La sociedad entera se habrá convertido en una sola oficina y una sola fábrica, con igualdad en el trabajo y en la remuneración.
V. I. LENIN, 1917
En un país donde el único patrono es el Estado, la oposición significa la muerte por consunción lenta. El viejo principio «el que no trabaje no comerá» ha sido reemplazado por uno nuevo: el que no obedezca no comerá.
L. TROTSKY, 1937
Igual que la espuria «libertad económica», y con más justicia, la seguridad económica se presenta a menudo como una indispensable condición de la libertad efectiva. Esto es, en un sentido, tan cierto como importante. La independencia de criterio o la energía de carácter rara vez se encuentra entre quienes no confían en abrirse camino por su propio esfuerzo.
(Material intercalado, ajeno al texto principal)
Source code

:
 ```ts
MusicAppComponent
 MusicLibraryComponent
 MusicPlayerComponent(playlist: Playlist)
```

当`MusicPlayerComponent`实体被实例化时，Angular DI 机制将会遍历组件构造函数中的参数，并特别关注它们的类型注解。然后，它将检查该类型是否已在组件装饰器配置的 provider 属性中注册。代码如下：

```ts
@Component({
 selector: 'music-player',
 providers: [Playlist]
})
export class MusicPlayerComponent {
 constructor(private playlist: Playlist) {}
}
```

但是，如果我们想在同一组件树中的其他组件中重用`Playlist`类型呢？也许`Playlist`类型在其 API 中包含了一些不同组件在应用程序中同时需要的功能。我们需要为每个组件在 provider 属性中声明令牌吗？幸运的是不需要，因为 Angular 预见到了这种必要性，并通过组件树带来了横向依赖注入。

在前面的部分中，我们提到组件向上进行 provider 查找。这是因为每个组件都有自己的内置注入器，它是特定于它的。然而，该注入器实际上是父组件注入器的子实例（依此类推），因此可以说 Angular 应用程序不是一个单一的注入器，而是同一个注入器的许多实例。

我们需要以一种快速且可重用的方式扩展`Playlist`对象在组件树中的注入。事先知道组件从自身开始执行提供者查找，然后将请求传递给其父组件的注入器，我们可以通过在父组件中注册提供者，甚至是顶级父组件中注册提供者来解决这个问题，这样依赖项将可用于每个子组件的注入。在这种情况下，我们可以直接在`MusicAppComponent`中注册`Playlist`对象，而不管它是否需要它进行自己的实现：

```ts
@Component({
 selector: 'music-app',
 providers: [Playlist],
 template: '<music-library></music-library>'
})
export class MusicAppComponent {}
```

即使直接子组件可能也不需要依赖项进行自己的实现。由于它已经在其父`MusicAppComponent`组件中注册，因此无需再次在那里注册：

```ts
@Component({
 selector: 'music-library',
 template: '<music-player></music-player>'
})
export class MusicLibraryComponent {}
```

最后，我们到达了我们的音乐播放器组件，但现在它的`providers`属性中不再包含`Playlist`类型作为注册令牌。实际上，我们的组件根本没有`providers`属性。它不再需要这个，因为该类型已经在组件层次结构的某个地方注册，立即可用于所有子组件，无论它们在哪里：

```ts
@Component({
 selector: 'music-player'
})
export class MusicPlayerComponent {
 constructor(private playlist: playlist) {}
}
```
Sin embargo, la idea de la seguridad económica no es menos vaga y ambigua que la mayoría de las expresiones sobre estas materias; y por ello la aprobación general que se concede a la demanda de seguridad puede ser un peligro para la libertad. Evidentemente, cuando la seguridad se entiende en un sentido demasiado absoluto, la general porfía por ella, lejos de acrecentar las oportunidades de libertad, se convierte en su más grave amenaza.